— Start of Supplied records —
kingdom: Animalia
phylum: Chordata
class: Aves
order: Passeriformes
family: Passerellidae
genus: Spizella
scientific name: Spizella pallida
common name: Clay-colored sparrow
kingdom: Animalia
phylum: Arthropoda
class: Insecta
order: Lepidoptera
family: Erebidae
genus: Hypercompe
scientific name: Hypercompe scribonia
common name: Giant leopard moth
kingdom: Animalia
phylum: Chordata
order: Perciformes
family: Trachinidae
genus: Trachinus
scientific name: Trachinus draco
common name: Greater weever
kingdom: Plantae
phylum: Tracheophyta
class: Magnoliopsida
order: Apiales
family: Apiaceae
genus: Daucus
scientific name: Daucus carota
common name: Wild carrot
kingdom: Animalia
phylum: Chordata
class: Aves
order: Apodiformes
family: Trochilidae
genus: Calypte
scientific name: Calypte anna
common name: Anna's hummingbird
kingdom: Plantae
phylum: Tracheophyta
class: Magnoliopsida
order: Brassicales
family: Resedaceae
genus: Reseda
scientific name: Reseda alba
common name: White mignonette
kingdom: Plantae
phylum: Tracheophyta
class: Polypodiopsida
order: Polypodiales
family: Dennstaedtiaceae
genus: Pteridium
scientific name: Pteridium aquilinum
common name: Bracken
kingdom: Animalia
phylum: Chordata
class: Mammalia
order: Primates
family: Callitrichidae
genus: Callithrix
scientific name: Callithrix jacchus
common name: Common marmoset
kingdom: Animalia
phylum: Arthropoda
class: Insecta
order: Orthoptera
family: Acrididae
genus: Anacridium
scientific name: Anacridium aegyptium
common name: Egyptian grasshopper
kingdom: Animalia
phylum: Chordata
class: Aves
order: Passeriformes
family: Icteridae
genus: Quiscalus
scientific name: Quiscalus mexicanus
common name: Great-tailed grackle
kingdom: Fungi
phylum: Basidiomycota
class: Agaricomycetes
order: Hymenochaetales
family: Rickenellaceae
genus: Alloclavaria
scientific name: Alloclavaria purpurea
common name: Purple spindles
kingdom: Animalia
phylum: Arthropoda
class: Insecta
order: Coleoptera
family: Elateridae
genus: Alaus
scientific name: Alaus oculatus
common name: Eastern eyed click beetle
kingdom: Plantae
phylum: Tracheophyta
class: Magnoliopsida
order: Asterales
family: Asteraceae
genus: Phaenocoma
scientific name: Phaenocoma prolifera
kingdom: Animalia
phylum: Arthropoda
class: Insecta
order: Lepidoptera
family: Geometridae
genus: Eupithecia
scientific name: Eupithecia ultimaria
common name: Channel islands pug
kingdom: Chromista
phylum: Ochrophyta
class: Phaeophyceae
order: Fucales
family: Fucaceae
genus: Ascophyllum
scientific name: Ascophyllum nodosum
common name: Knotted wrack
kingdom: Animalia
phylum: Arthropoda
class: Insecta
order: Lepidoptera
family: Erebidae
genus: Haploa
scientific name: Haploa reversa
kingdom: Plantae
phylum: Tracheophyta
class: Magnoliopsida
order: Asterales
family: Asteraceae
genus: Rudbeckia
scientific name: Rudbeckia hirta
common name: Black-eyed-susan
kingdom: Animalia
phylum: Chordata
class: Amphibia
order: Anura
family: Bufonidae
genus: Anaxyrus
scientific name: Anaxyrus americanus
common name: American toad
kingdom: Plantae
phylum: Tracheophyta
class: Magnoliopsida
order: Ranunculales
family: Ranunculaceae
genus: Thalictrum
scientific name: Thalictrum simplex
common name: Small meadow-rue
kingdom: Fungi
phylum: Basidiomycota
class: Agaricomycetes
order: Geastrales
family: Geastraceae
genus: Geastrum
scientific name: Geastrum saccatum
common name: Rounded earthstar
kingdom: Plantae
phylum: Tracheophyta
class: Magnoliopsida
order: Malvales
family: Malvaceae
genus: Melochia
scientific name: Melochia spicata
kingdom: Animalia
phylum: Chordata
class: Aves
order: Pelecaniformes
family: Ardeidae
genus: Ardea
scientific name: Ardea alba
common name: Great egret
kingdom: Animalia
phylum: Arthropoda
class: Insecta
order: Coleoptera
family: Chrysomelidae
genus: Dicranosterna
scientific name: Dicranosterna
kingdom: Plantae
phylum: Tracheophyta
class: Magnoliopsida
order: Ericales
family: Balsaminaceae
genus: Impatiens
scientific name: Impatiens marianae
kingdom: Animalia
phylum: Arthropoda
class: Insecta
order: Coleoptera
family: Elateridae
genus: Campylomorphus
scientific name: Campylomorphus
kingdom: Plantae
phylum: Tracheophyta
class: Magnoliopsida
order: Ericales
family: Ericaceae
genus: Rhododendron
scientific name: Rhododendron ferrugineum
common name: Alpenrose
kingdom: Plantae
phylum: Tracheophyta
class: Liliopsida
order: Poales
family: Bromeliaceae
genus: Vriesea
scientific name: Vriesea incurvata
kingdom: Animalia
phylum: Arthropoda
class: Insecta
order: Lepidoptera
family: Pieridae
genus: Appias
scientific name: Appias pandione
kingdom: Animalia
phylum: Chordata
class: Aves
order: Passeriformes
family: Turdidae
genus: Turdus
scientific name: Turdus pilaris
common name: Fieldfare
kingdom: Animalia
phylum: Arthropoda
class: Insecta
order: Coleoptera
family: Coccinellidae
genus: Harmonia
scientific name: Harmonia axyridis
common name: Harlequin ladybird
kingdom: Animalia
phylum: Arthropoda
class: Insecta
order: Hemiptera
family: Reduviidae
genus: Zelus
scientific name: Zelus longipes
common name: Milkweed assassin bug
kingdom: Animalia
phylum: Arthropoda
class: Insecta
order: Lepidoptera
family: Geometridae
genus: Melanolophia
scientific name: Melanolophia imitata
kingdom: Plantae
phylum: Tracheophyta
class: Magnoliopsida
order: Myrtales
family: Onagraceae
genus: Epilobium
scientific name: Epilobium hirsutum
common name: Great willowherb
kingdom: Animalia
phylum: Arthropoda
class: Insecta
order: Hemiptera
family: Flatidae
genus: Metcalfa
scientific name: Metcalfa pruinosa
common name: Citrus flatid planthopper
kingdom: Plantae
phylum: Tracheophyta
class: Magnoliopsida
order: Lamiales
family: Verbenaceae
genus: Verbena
— End of Supplied records —
● Aim of the exercise:
Output the lines from the one containing "common name: Harlequin ladybird" up to and including the one containing "order: Lamiales", copied verbatim.

● Output for this exercise:
common name: Harlequin ladybird
kingdom: Animalia
phylum: Arthropoda
class: Insecta
order: Hemiptera
family: Reduviidae
genus: Zelus
scientific name: Zelus longipes
common name: Milkweed assassin bug
kingdom: Animalia
phylum: Arthropoda
class: Insecta
order: Lepidoptera
family: Geometridae
genus: Melanolophia
scientific name: Melanolophia imitata
kingdom: Plantae
phylum: Tracheophyta
class: Magnoliopsida
order: Myrtales
family: Onagraceae
genus: Epilobium
scientific name: Epilobium hirsutum
common name: Great willowherb
kingdom: Animalia
phylum: Arthropoda
class: Insecta
order: Hemiptera
family: Flatidae
genus: Metcalfa
scientific name: Metcalfa pruinosa
common name: Citrus flatid planthopper
kingdom: Plantae
phylum: Tracheophyta
class: Magnoliopsida
order: Lamiales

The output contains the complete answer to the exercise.